Le champ des possibles : portée par des acteurs impeccables et un sens artistique évident, l’horreur folk et psychédélique de Ben Wheatley fascine et intrigue toujours.
Sorti en 2013 au Royaume-Uni, A Field In England ne cesse depuis de diviser les avis : qu’on l’adore ou qu’on le déteste, une chose semble sûre, il ne laisse personne indifférent. Intégralement réalisé en noir et blanc, le film se déroule durant la Guerre civile anglaise, dans la campagne jouxtant le Pays de Galles. Ayant fui une escarmouche, un groupe disparate de déserteurs tombe dans les griffes malfaisantes d’un puissant alchimiste. Champignons hallucinogènes et chasse au trésor marquent le début de leurs ennuis…

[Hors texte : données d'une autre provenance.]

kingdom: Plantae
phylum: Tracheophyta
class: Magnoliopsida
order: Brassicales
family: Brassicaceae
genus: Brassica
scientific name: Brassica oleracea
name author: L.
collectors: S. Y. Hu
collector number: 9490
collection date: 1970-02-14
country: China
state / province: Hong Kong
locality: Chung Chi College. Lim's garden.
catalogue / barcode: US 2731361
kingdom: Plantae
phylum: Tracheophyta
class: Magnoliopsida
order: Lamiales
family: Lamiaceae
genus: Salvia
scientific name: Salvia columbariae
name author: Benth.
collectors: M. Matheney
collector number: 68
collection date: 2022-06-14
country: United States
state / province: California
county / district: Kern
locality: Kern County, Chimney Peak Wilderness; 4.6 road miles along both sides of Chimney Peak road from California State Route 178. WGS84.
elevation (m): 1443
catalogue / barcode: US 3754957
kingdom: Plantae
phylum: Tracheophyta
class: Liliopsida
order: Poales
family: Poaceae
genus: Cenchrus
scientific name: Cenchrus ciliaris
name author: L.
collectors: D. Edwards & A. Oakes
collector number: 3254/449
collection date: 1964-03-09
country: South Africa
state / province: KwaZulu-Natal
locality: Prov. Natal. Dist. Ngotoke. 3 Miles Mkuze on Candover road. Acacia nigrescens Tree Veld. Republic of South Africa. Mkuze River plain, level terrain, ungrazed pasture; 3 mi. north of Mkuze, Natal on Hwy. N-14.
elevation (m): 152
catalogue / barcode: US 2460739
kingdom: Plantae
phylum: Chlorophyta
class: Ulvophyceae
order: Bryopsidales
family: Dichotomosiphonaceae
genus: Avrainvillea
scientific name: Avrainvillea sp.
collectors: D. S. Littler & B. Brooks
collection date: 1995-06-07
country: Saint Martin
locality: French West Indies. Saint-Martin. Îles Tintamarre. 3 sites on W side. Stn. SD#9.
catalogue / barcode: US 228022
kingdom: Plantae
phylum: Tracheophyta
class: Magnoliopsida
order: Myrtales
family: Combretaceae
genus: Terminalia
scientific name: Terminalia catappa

Au casting, un ensemble d’acteurs tous excellents, Michael Smiley (Black Mirror, Deux sœurs pour un roi) et Reece Shearsmith (Inside No.9, Coup de Théâtre) se démarquant particulièrement. Smiley est diaboliquement intimidant, et son impitoyable O’Neil n’est pas sans rappeler l’autorité glaçante de Vincent Price dans Le Grand Inquisiteur, jusque dans la silhouette. Toujours habile à nous mener du rire à la terreur en un éclair, Shearsmith incarne pour sa part Whitehead, image en négatif d’O’Neil. Au premier abord faible et timoré, il se révèle plus complexe qu’il n’y paraît.
Loin du chaos de la bataille, dans l’espace à la fois ouvert et clos d’un champ, l’horreur naît aussi bien des forces (sur)naturelles qui habitent le lieu que des protagonistes eux-mêmes. Face à O’Neil et à son serviteur Cutler – lequel joue fièrement de son pistolet comme symbole de son autorité et de sa virilité – les trois autres échouent initialement à s’allier et ne comprennent la force de leur amitié que dans la douleur physique et la mort. O’Neil et Whitehead forment quant à eux une union réticente, leur rapport de force constituant la puissance motrice du film. La scène dans laquelle Whitehead pousse des hurlements à glacer le sang, avant de tituber le visage hanté et grimaçant d’extase sur un titre cosmique de Blanck Mass, est un des moments les plus effrayants et marquants qu’il soit permis de voir (et d’entendre) au cinéma.
Exception faite d’une longue séquence stroboscopique éprouvante pour les yeux, A Field In England est un sans-faute, totalement captivant et visuellement superbe. Le travail sur le son est remarquable, la musique envoûtante. La campagne anglaise, microcosme magique qui confine l’action et piège les protagonistes du début à la fin, devient un personnage à part entière. Le noir et blanc s’avère un choix aussi bien esthétique que judicieux : il sied au contexte historique tout en sublimant la cinématographie à la fois éthérée, bucolique et menaçante de Laurie Rose (fidèle directeur photo de Ben Wheatley). Le scénario d’Amy Jump est riche d’un langage tantôt évocateur par sa couleur archaïque, tantôt étonnamment moderne par son humour et son réalisme. A Field In England semble simultanément ancré dans un moment crucial et tumultueux de l’histoire anglaise, et étranger aux lois conventionnelles et linéaires de la physique et du temps.
Les événements extraordinaires du film et sa scène finale mystérieuse laissent en partie le spectateur forger sa propre interprétation, le réalisateur lui-même s’étant gardé de prononcer un jugement définitif. Dans cette œuvre singulière mêlant violence et occultisme, campagne anglaise et trips psychédéliques, l’horreur et la mort côtoient l’humour et la poésie. A Field In England hante comme un songe troublant, à mi-chemin entre rêve et cauchemar.